Vikram Pandit took the helm of Citigroup in late 2007, the same year it bought a hedge fund that he had co-founded. Citi had begun to disclose the extent of its crippling mortgage losses, and his successor, Chuck Prince, had just resigned. Pandit led the bank through the financial crisis and
three federal bailouts that totaled
$476 billion in cash and guarantees — and for a while made Uncle Sam a 36% shareholder.
At a Congressional Oversight Panel hearing in 2010, he blamed short-sellers — not a lack of capital or funding — for the need for government intervention.
That argument was met with skepticism. "So … Citi had back luck?" asked Elizabeth Warren, then a professor who chaired the panel.
Yet Pandit slowly guided Citi back to profitability and oversaw the repayment of its bailout funds. In 2009 he pledged to take $1 in salary and bonus until Citi made money again, and it did so starting in the first half of 2010; the board would
restore his compensation the next year.
Pandit touted his management team’s de-risking efforts and a return to core banking in that 2010 panel hearing.

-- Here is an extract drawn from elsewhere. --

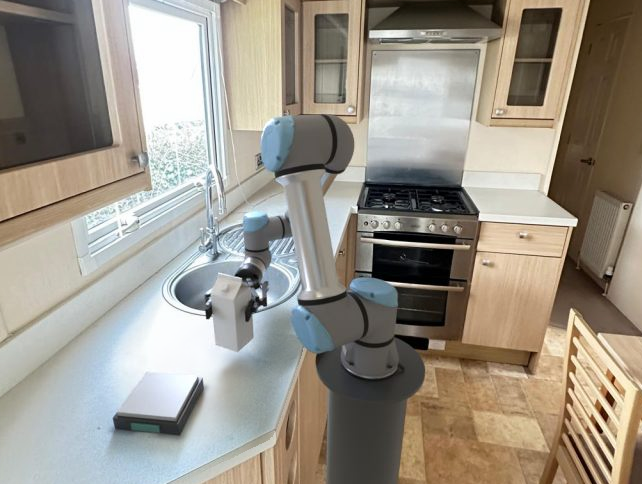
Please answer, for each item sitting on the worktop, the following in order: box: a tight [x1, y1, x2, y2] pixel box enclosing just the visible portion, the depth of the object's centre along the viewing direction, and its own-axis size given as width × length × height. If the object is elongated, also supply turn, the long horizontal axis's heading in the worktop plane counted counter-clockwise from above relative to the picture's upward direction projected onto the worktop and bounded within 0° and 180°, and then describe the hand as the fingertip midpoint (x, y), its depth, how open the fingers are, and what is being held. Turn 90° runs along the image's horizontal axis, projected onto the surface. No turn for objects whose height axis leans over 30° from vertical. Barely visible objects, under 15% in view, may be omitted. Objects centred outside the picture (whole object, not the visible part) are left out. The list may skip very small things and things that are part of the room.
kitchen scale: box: [112, 371, 205, 437], centre depth 89 cm, size 14×14×4 cm
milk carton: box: [211, 272, 255, 353], centre depth 102 cm, size 7×7×19 cm
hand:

"We have sold more than 30 businesses and substantially scaled back proprietary trading,” he testified. “Citi is a better bank today, but for Citi, being better is not good enough."
His work at Citi wasn’t good enough for his doubters, either. He was second-guessed by regulators, lawmakers and industry observers. He
resigned in 2012 as Citi chief and was replaced by Michael Corbat.

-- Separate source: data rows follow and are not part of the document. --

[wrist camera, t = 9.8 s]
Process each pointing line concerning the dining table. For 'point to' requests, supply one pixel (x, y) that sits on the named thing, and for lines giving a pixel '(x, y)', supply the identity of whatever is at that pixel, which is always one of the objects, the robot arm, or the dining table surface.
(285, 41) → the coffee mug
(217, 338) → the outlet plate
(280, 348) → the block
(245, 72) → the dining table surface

Since then, Pandit has enjoyed a second life as an investor in financial startups. The Orogen Group, an investment firm he leads, said this spring that it was
investing $100 million in Fair Square Financial, a credit card issuer that targets consumers with blemished credit. He recently warned about swift technological changes that would reshape financial services and
put 30% of bank jobs at risk. "I see a banking world going from large financial institutions to one that's a little bit more decentralized," he said.